■ **Source document**:

*** Block opens ***

In object-oriented terms, every relation is a class, but not every class is a relation.  Operations are performed on sets of objects (an object being a row), and new row structures can be created ad-hoc.  PostgreSQL is, however, a strictly typed environment and so in many cases, polymorphism requires some work.

Data Abstraction and Encapsulation in PostgreSQL


The relational model itself provides some tools for data abstraction and encapsulation, and these features are taken to quite some length in PostgreSQL.  Taken together these are very powerful tools and allow for things like calculated fields to be simulated in relations and even indexed for high performance.

Views are the primary tool here.  With views, you can create an API for your data which is abstracted from the physical storage.  Using the rules system, you can redirect inserts, updates, and deletes from the view into underlying relations, preferably using user defined functions.  Being relations, views are also classes and methods.  Views cannot simply be inherited and workarounds cause many hidden gotchas.

A second important tool here is the ability to define what appear to be calculated fields using stored procedures.  If I create a table called "employee" with three fields (first_name, middle_name, last_name) among others, and create a function called "name" which accepts a single employee argument and concatenates these together as "last_name, first_name middle_name" then if I submit a query which says: 

select e.name from employee e;

it will transform this into:

select name(e) from employee e;

This gives you a way to do calculated fields in PostgreSQL without resorting to views. Note that these can be done on views as well because views are relations.  These are not real fields though.  Without the relation reference, it will not do the transformation (so SELECT name from employee will not have the same effect).

*** Block closes ***

■ **Work order A**: List the fields that the employee table is given in the text on PostgreSQL.

■ **Input data**:
*** Block opens ***

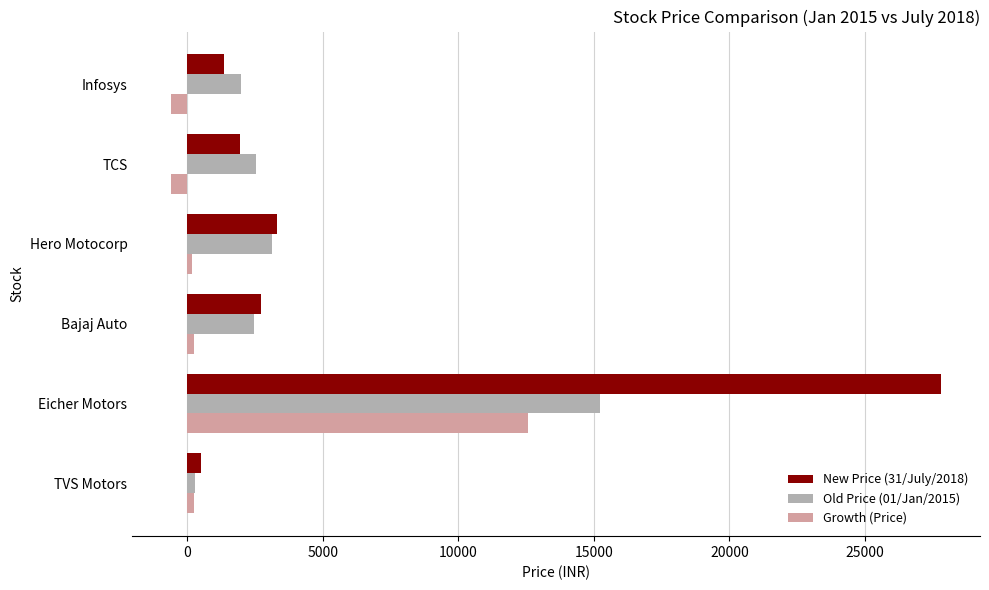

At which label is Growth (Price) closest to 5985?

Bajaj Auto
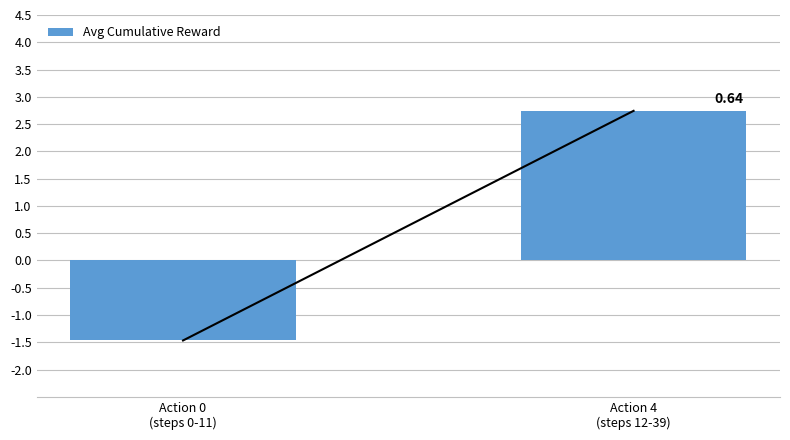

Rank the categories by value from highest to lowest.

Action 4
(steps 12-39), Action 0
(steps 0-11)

*** Block closes ***
*** Block opens ***

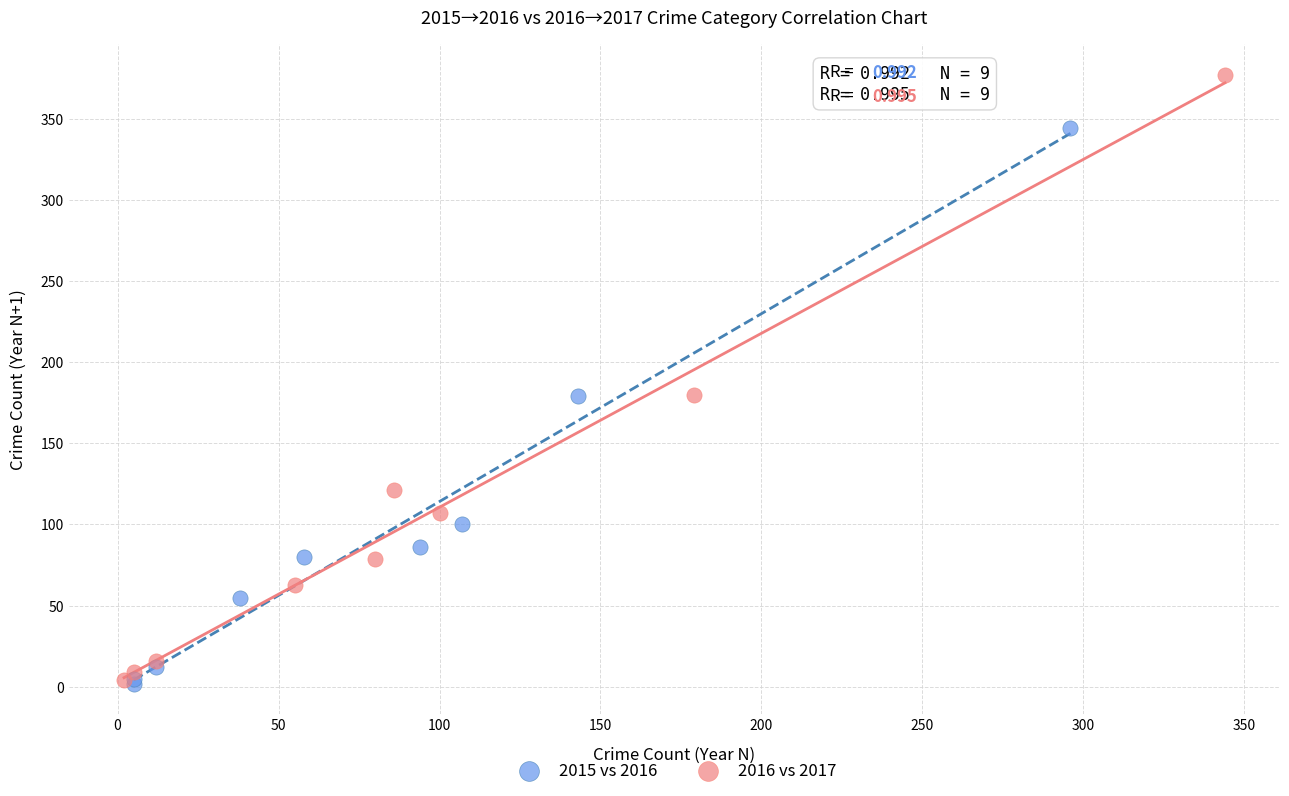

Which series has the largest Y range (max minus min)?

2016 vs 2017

*** Block closes ***
*** Block opens ***

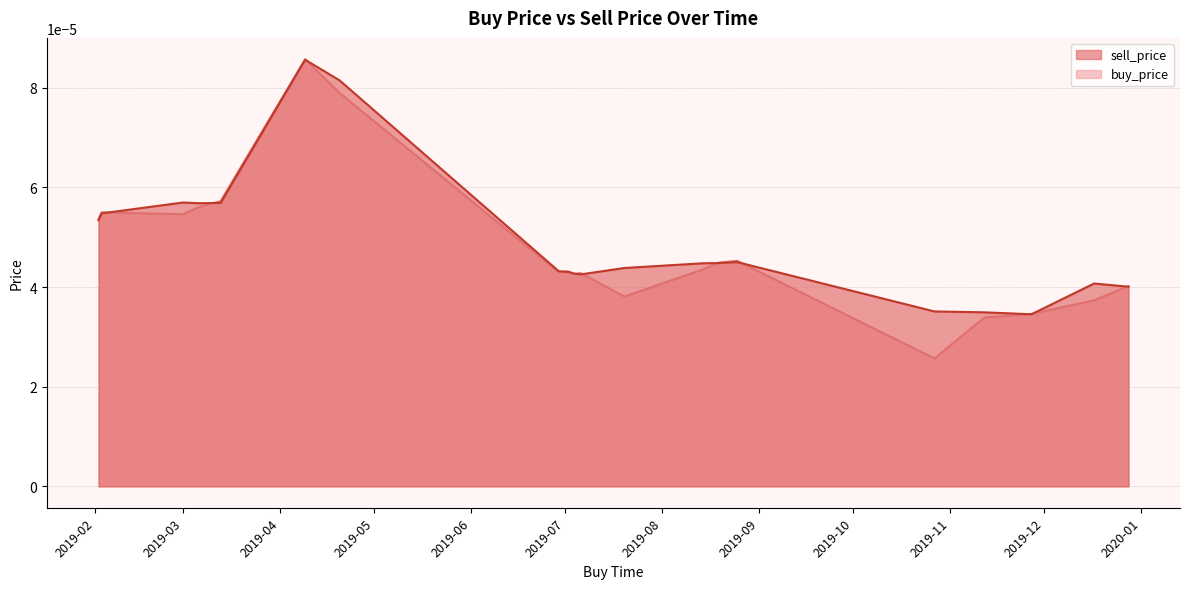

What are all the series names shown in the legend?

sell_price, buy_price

*** Block closes ***

■ **Work order B**: Copy the lines of the entries starting at the line that contains "At which label" and ending at the line that contains "Rank the categories", both of those lines included, and leave out the pictures.

■ **Worked solution A**: first_name, middle_name, last_name

■ **Worked solution B**:
At which label is Growth (Price) closest to 5985?

Bajaj Auto

Rank the categories by value from highest to lowest.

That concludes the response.